Task description:
Within the entries that follow, report how many lines contain the word "labels", giving the number by itself.

####

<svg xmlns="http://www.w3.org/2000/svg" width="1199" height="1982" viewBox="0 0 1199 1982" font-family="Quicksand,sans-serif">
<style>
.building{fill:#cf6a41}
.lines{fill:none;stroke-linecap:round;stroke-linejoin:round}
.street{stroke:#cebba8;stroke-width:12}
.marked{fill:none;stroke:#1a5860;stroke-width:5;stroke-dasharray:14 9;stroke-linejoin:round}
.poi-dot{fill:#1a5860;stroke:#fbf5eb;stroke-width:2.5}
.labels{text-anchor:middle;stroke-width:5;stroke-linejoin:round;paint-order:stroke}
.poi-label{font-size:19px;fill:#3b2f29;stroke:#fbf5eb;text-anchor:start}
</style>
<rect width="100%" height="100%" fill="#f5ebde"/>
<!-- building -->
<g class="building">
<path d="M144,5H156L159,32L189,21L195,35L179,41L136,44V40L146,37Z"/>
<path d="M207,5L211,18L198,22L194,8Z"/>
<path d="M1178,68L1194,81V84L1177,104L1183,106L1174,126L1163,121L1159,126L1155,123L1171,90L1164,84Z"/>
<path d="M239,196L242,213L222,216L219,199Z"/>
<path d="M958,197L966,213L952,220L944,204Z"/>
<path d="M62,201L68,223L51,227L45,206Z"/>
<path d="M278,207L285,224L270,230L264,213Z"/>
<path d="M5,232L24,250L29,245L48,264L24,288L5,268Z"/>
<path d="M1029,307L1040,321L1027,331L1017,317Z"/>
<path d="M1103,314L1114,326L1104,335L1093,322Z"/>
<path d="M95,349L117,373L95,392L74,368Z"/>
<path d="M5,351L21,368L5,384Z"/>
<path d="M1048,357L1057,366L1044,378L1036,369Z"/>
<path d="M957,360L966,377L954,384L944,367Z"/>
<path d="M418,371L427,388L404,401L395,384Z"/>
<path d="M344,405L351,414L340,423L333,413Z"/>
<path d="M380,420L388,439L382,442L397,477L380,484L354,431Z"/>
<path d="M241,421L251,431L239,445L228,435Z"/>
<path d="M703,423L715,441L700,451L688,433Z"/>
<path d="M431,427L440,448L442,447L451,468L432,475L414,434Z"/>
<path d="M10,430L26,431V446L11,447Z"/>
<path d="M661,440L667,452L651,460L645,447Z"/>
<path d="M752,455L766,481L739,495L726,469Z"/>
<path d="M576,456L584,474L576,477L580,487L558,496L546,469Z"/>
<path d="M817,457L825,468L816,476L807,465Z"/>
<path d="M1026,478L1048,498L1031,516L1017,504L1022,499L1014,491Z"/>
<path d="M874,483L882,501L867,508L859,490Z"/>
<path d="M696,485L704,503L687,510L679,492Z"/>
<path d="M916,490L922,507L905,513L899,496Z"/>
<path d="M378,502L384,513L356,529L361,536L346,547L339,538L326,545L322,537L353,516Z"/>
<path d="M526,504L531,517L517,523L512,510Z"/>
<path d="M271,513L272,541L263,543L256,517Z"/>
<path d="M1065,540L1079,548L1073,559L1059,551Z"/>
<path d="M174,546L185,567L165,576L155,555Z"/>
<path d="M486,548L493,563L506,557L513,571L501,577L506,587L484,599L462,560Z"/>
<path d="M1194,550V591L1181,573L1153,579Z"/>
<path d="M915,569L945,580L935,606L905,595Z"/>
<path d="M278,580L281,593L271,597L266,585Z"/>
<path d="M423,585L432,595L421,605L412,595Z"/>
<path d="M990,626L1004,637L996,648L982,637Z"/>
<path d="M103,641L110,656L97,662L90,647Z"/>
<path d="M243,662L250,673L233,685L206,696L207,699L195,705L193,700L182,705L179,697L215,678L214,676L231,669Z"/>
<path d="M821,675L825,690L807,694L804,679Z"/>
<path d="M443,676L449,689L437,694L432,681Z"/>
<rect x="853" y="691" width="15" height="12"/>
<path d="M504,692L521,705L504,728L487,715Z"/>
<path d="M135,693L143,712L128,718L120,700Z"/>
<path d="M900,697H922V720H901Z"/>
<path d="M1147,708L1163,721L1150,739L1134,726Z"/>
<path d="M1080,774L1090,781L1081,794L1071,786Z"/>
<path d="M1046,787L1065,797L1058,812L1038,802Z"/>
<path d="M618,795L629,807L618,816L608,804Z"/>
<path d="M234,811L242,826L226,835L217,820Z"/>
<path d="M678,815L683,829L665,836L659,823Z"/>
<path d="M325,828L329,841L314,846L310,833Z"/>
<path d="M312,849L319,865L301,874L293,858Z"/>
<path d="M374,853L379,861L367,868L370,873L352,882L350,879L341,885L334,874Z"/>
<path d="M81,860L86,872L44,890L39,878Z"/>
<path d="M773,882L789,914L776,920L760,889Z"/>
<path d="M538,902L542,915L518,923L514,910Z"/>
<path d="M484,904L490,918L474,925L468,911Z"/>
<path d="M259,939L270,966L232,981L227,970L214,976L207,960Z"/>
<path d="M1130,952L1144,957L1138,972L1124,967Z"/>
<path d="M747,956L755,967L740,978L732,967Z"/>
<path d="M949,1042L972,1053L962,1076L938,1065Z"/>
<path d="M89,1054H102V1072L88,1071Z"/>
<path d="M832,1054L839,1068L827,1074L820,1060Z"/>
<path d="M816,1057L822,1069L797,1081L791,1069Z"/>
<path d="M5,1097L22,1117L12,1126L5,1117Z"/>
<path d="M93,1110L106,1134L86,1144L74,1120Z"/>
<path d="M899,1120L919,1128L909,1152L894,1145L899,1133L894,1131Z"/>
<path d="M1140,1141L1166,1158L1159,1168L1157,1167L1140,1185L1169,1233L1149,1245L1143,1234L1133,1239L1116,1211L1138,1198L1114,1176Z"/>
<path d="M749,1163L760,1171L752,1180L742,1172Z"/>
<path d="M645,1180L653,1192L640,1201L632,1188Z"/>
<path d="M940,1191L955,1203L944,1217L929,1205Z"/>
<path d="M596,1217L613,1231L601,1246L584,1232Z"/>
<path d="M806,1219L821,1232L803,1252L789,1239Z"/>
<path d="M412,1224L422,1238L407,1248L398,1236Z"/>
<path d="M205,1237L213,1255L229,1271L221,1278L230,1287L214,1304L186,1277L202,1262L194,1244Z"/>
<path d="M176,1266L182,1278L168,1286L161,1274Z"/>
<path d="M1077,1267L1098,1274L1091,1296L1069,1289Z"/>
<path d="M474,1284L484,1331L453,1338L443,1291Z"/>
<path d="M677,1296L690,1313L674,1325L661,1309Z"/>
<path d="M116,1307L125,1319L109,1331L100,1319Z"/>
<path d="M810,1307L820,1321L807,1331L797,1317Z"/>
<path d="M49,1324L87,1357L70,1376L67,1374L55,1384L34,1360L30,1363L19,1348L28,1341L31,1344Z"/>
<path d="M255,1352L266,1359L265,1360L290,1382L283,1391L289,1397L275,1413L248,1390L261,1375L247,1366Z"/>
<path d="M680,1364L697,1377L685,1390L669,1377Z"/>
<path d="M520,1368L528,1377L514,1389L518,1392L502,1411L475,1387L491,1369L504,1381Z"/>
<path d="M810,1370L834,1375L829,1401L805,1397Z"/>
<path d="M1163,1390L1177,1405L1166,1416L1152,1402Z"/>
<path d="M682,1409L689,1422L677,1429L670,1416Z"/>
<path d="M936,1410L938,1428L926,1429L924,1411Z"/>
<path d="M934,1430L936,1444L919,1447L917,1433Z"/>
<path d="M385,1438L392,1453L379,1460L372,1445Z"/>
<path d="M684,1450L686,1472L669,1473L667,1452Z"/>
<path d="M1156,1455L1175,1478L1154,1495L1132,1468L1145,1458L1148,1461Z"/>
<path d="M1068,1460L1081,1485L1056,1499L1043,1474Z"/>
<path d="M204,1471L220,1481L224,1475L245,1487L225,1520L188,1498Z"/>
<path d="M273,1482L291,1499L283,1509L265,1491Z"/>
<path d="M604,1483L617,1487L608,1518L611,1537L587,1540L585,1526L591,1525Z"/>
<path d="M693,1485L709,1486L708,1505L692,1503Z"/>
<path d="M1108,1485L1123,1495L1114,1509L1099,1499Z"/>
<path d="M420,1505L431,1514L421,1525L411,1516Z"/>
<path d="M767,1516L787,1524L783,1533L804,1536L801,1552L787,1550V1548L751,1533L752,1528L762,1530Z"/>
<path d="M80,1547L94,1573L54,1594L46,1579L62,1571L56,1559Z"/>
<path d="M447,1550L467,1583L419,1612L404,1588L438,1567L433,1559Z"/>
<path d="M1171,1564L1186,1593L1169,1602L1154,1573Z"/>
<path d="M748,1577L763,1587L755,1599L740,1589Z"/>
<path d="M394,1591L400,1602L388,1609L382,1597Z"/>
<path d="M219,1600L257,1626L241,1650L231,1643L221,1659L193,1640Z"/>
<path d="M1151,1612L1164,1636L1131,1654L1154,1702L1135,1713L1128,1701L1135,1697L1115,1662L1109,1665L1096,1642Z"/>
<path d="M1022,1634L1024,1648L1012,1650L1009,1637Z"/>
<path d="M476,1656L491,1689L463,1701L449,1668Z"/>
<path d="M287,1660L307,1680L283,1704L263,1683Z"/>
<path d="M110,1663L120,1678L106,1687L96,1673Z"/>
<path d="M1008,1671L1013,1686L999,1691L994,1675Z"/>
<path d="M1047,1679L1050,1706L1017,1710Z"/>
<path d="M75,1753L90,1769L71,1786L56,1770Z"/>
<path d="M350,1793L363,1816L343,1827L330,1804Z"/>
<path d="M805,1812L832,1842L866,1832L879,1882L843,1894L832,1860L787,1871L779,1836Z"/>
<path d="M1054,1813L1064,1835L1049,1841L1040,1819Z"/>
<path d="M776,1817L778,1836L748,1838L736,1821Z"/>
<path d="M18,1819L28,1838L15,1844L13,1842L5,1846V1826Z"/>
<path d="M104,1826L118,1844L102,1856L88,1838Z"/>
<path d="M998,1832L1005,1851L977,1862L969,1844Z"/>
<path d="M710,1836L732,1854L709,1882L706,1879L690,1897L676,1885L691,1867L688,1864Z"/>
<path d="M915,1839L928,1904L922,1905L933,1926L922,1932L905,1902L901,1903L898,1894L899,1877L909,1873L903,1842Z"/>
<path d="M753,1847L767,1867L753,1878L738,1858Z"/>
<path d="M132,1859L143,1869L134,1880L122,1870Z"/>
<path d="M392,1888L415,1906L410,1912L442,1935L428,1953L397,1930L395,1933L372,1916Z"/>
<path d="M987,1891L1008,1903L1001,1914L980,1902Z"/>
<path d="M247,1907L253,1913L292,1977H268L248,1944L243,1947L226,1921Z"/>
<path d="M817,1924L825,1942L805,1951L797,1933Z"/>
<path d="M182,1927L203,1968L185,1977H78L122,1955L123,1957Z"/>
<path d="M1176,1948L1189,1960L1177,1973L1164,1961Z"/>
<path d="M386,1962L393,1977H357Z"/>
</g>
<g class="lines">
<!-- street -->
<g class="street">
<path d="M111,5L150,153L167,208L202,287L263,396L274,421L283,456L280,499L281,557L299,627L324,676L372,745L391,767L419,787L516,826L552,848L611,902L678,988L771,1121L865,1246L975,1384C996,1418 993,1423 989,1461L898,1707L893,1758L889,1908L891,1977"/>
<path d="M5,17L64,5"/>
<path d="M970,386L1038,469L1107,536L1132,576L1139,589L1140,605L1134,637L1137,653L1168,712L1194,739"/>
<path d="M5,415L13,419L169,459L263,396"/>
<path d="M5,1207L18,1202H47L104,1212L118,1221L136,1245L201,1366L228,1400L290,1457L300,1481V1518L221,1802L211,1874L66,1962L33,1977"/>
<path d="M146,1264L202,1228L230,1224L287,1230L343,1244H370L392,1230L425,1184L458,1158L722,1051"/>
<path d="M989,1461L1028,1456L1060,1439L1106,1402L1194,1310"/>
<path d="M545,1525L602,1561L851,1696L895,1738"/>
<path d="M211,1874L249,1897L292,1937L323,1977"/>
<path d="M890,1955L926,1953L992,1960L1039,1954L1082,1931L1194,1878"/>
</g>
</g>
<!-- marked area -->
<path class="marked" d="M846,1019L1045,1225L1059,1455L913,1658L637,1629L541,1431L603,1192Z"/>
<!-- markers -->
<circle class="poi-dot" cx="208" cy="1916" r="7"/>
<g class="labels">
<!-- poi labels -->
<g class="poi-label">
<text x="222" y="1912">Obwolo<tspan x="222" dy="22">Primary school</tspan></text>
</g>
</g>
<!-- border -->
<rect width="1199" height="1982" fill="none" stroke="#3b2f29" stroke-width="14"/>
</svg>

####

Result for this exercise:
3